Meerbusch: Brite hilft beim Pferde-Doktor

Meerbusch : Brite hilft beim Pferde-Doktor

Austauschschüler von der Insel: Ein 16-jähriger Brite schnuppert eine Woche lang in den Arbeitsalltag von Tierärzten in der Pferdeklinik in Langst-Kierst hinein.

LANGST-KIERST "Pass auf, dass Du ihr nicht ins Bein schneidest", warnt Tierärztin Christina Hecker den Praktikanten Stuart Lesser (16) aus London. Vorsichtig durchtrennt der Schüler den Verband von Milana am linken Hinterlauf. Die braune Ponystute (4) ist Patientin in der Pferdeklinik in Langst-Kierst, und Stuart Lesser absolviert dort ein einwöchiges Praktikum. Zurzeit gastieren wieder Schüler der englischen "Haberdasher's Aske's School" aus London in Meerbusch, die im Rahmen des Austauschsprogramms des Mataré-Gymnasiums in Büderich in diverse Berufsfelder hineinschnuppern.

Anwaltskanzleien, Banken und eben auch die Veterinärzunft sind dabei. "Ich wollte etwas mit großen Tieren und Medizin machen", sagt Stuart und trennt den letzten Rest des Verbandes durch. Bereits im Vorfeld konnten die Londoner Austauschschüler ihre Wünsche angeben, die Praktikumsorganisator Carsten Hüttermann versuchte, umzusetzen. "Da bot sich die Pferdeklinik an."

Sieben Jugendliche sind nach Meerbusch gereist, um in der Stadt im Grünen einen Blick ins Berufsleben zu werfen. Gleichzeitig bereiten sich die Schüler damit auch auf ihre mündliche Abschlussprüfung in Deutsch vor. "Abends bin ich total kaputt", gesteht Stuart Lesser, auf den eine Menge Arbeit in der Tierklinik wartet.

Sechs Ärzte unter der Leitung der Chefärzte Dr. Udo Zehl und Dr. Jan-Carlos Merkt sorgen dort für mächtig Betrieb. "Wir haben 38 Boxen. Die sind fast immer voll", erklärt Udo Zehl und fährt direkt zum nächsten Termin. Gemeinsam mit Tierärztin Christina Hecker und Tierarzt-Helferin in Ausbildung Pina Wölter arbeitet Stuart an diesem Vormittag im Stall. Während Pina Wölter die braune Ponystute hält und beruhigt, reinigt die Tierärztin die Wunde. Vor rund einer Woche nähten die Experten eine Schnittverletzung, die sich Milana wahrscheinlich an einem Zaun zugezogen hat.

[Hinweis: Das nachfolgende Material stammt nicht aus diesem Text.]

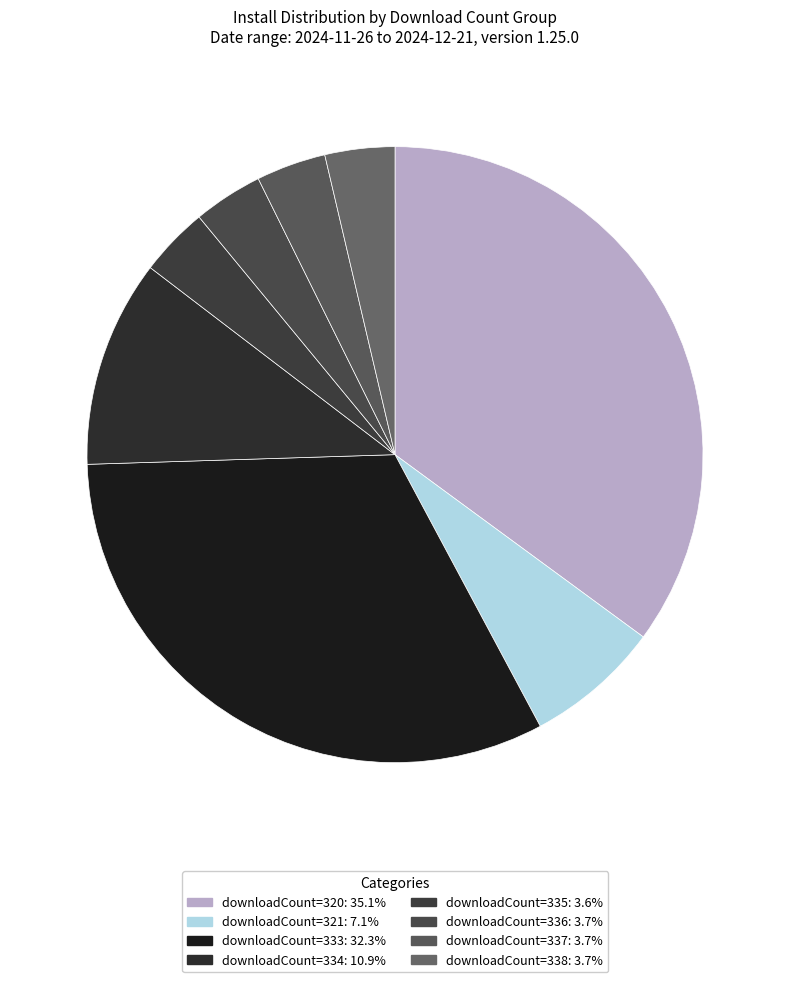

Is there any slice that represents more than half of the pie?

No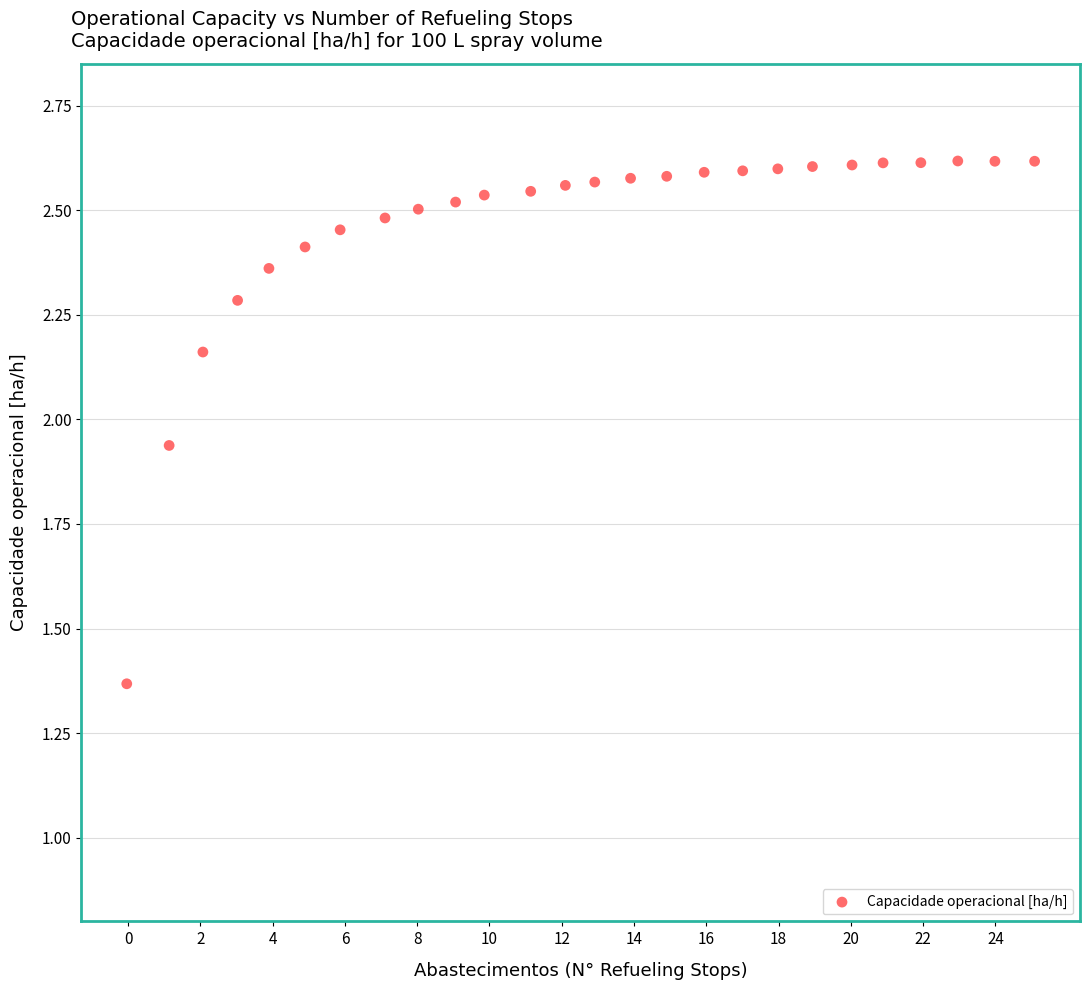

What is the range of Y values (max minus min)?

1.2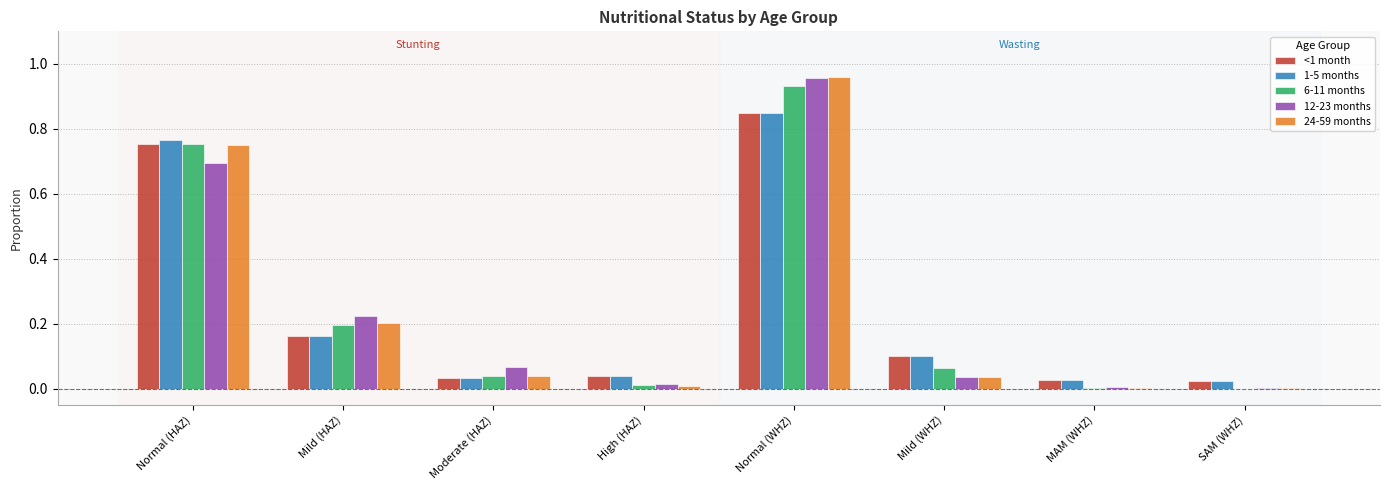

True or false: <1 month has a value of 0.5 at Normal (WHZ).

False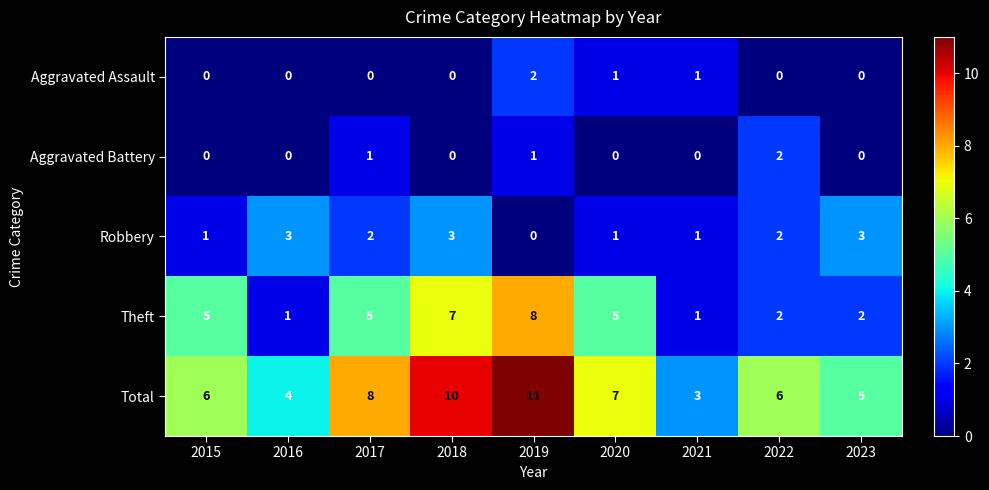

What is the difference between the maximum and second lowest values in the Total series?

7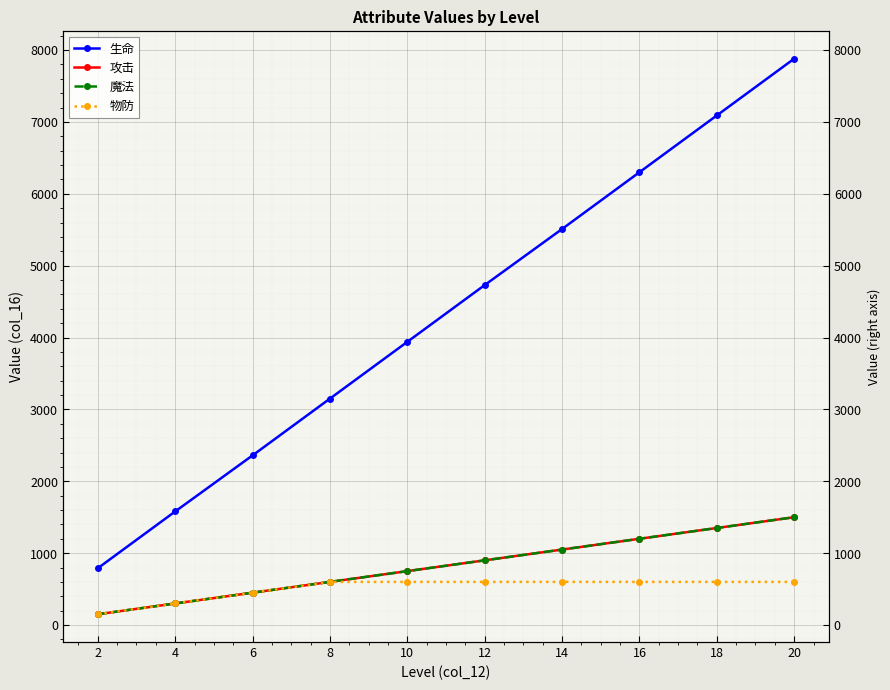

How many data points in 攻击 are less than 900?

5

Leicht nervös bewegt sich das Tier. "Es kommt in dem Job auch vor, dass man getreten wird", erklärt Christina Hecker, bereitet damit Stuart allerdings keine Sorgen. "Ich habe keine Angst", sagt der junge Brite ungerührt. Dann darf der Praktikant den Watteverband anlegen. Hauptsächlich Koliken und orthopädische Probleme bei Pferden behandeln die Ärzte in der Langst-Kierster Klinik. Rund 100 Kilometer rund um Meerbusch ist ihr Arbeitsradius. Die Pferderennbahnen in Krefeld, Duisburg, Düsseldorf und Mülheim gehören mit dazu.

Eilig geht das Mini-Team jetzt zu Warmblutfuchs Papparazo. Hier darf Stuart eine Kanüle ziehen – kein Problem. In der nächsten Box wird es allerdings etwas ernster. Eine Nasenschlundsonde soll gesetzt werden. Pferd Syrena hat Verstopfung und bekommt durch einen Schlauch Öl in den Magen. Dabei ist Stuart nur staunender Zuschauer, er weiß allerdings sofort: "Ich will jetzt später Tierarzt werden."